Objective 1: In the review of Rasselas, reproduce the passage between "It was with these" and "of Melville House.", inclusive.
Objective 2: Summarize the review of Rasselas in two sentences.

Passage shown:
Samuel Johnson: Rasselas, Prince of Abyssinia

Some books I expect to enjoy merely because I consider them classic in terms of being influential or historical, not because I expect them to have a pleasing aesthetic or narrative.  I read them because they appeal to my sense of completeness or because you want to see what people were reading two- or three-hundred years ago.  To take a quotation from this very book, I sometimes assume these old novels are “classics” because when first published they “surprised [readers] as a novelty, and retained the credit by consent which it received by accident at first.” 

It was with these limited expectations that I sat down to read one of Melville House’s most recent additions to their Art of the Novella series: the great dictionary writer Samuel Johnson’s Rasselas, Prince of Abyssinia (1759).  The influential tale is 250 years old this year, and I thought reading it would give some pleasing historical context.  After the first few chapters I realized once again that books are usually classics because they have pleased readers and not just historians through the years.  Here, as is often the case, the historical context is interesting but incidental to the well written words which should make many writers envious.

Rasselas,-Prince-of-Abyssin

Review copy courtesy of Melville House.

To call this a novella might be a stretch, depending on how you define the term.  Though it is basically the same length as a novella (this edition runs in at just over 180 pages, but there are many blank pages), it is not necessarily the type of narrative one expects when picking up a novella.  I consider it to be a philosophical treatise built around episodes but in novella form.  That shouldn’t scare anyone off, though.  The topic is one we can all relate to: happiness.  But just a minute.  Before scoffing at Johnson’s chosen subject you should know that this is nothing  — nothing – like those books of aphorisms you find today that guarantee to change your life.  Johnson is never trying to show the reader how to attain happiness.  Rather, he is fixated on the elusive nature of happiness.  Can it ever be achieved?  The first sentence might clue the reader in on Johnson’s resolution:

Ye who listen with credulity to the whispers of fancy, and pursue with eagerness the phantoms of hope; who expect that age will perform the promises of youth, and that the deficiencies of the present day will be supplied by the morrow; attend to the history of Rasselas, Prince of Abyssinia.

Entries:
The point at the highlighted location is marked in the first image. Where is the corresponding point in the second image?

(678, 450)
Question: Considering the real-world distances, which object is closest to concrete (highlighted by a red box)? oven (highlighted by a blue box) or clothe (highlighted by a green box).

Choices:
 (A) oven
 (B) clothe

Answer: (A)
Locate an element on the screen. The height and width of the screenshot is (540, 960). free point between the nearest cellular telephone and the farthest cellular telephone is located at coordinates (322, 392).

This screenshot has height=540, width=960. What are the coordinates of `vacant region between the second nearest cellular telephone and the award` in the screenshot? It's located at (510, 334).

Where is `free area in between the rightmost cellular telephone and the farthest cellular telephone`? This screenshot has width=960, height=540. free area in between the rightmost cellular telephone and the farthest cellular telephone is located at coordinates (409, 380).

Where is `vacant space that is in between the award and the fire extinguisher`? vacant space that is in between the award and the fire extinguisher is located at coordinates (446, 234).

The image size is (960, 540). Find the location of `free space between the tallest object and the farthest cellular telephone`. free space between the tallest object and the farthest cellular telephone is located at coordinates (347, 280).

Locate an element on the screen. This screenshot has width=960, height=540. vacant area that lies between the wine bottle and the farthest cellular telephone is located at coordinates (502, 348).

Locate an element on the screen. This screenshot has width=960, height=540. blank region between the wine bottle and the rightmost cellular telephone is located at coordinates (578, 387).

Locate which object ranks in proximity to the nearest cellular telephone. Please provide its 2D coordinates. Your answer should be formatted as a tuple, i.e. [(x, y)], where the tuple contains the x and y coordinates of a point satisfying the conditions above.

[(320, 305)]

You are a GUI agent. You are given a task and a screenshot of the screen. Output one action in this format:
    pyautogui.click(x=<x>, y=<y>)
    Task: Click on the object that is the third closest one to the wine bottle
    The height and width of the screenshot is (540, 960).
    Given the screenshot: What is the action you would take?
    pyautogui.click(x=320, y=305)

Task output 1:
It was with these limited expectations that I sat down to read one of Melville House’s most recent additions to their Art of the Novella series: the great dictionary writer Samuel Johnson’s Rasselas, Prince of Abyssinia (1759).  The influential tale is 250 years old this year, and I thought reading it would give some pleasing historical context.  After the first few chapters I realized once again that books are usually classics because they have pleased readers and not just historians through the years.  Here, as is often the case, the historical context is interesting but incidental to the well written words which should make many writers envious.

Rasselas,-Prince-of-Abyssin

Review copy courtesy of Melville House.

Task output 2: The reviewer began Samuel Johnson's Rasselas, Prince of Abyssinia (1759), a recent addition to Melville House's Art of the Novella series, expecting mainly historical context. After the first few chapters, the reviewer found its well-written prose to be the real draw and read it as a philosophical treatise in novella form, centered not on how to attain happiness but on its elusive nature.